Les potentiels conflits d'intérêts du nouveau garde des Sceaux, soulevés dès son arrivée à la Chancellerie par les syndicats de magistrats, avaient finalement conduit fin octobre à l'écarter du suivi de ses anciennes affaires, désormais sous le contrôle de Matignon. 

Eric Dupond-Moretti accuse ces mêmes syndicats de «manoeuvres politiques» afin «d'obtenir un nouveau garde des Sceaux».  «On ne fait pas de politique. A aucun moment, d'aucune manière nous n'avons demandé la démission du ministre», avait rétorqué Céline Parisot, présidente de l'USM, syndicat majoritaire dans la magistrature.  

Cette mise en examen compromet-elle l'avenir d'Eric Dupond-Moretti à la tête de ce ministère régalien? 

«Il est mis en examen, il a une situation de présomption d'innocence, il n'a aucune raison de bouger», a affirmé un autre avocat du garde des Sceaux, le bâtonnier de Paris Olivier Cousi, après l'interrogatoire. «Il a le soutien d'Emmanuel Macron et Jean Castex. Il était d'ailleurs le choix personnel du président de la République, qui ne peut se déjuger», avait argumenté une parlementaire LREM avant l'interrogatoire. Une ministre jugeait au contraire sa situation «compliquée». 
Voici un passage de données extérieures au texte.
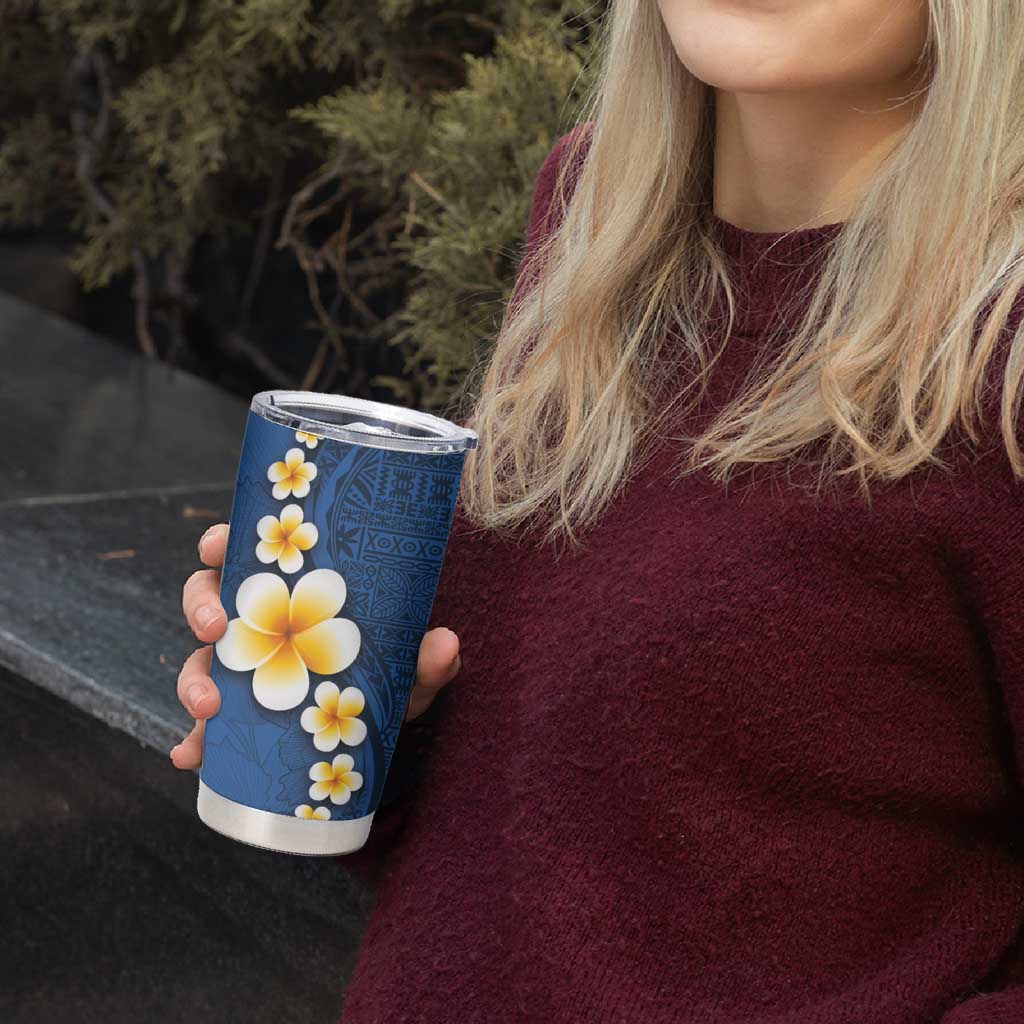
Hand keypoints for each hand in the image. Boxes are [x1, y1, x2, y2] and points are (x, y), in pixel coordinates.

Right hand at [169, 522, 461, 768]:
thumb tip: (446, 644)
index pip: (247, 554)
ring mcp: (246, 670)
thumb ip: (428, 659)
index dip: (221, 543)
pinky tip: (191, 756)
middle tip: (215, 628)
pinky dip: (194, 742)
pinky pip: (206, 727)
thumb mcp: (410, 668)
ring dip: (193, 680)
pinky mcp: (240, 718)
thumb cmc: (392, 676)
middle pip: (208, 600)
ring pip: (201, 661)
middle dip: (201, 610)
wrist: (384, 727)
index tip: (216, 546)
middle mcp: (261, 624)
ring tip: (208, 707)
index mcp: (292, 591)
Emmanuel Macron avait longuement soutenu Eric Dupond-Moretti le 13 juillet en conseil des ministres et s'est exprimé sur le sujet deux jours plus tard en marge du tour de France, en défendant la «présomption d'innocence» du ministre et en se posant en «garant de l'indépendance de la justice». 
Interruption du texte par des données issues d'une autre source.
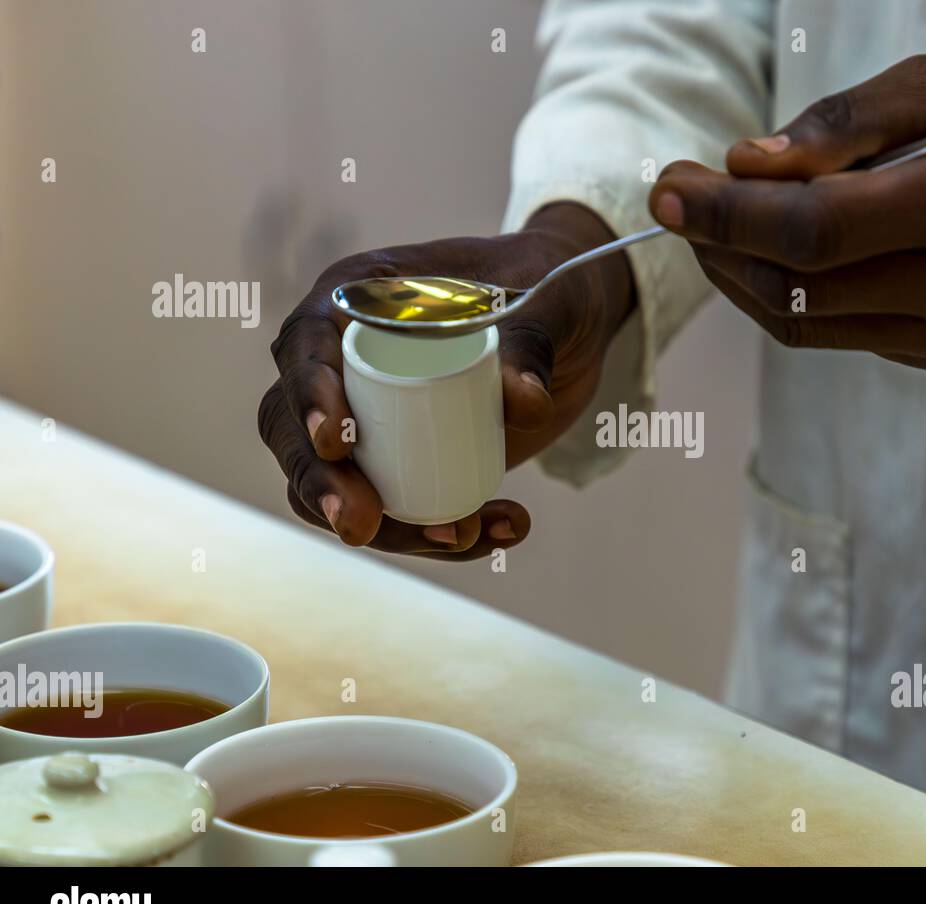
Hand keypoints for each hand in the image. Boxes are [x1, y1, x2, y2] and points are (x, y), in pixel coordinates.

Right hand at [257, 203, 632, 559]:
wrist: (572, 324)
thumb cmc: (545, 286)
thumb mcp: (544, 304)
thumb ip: (533, 344)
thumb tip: (526, 403)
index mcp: (359, 298)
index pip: (304, 344)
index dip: (308, 394)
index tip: (336, 441)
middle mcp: (345, 358)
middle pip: (296, 429)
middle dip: (323, 485)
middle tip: (362, 525)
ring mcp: (368, 415)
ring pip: (338, 484)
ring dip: (389, 529)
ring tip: (461, 537)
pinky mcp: (402, 460)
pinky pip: (395, 509)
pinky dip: (438, 534)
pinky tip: (495, 534)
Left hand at [650, 54, 925, 372]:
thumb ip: (841, 127)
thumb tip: (744, 164)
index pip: (813, 229)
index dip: (726, 213)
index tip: (667, 187)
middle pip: (795, 290)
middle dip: (719, 247)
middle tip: (682, 200)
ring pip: (806, 327)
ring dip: (743, 280)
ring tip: (719, 225)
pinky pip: (841, 336)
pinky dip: (793, 297)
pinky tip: (787, 254)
Considérant que «les actes à l’origine de cette procédure» s'inscrivent «dans le cadre normal d’exercice des prérogatives ministérielles du Garde des Sceaux, le Premier ministre renouvelle toute sa confiance [à Eric Dupond-Moretti] et lui demande de poursuivre l’action de réforme et de confortement des moyens accordés au service public de la Justice», a de son côté déclaré Matignon dans un communiqué.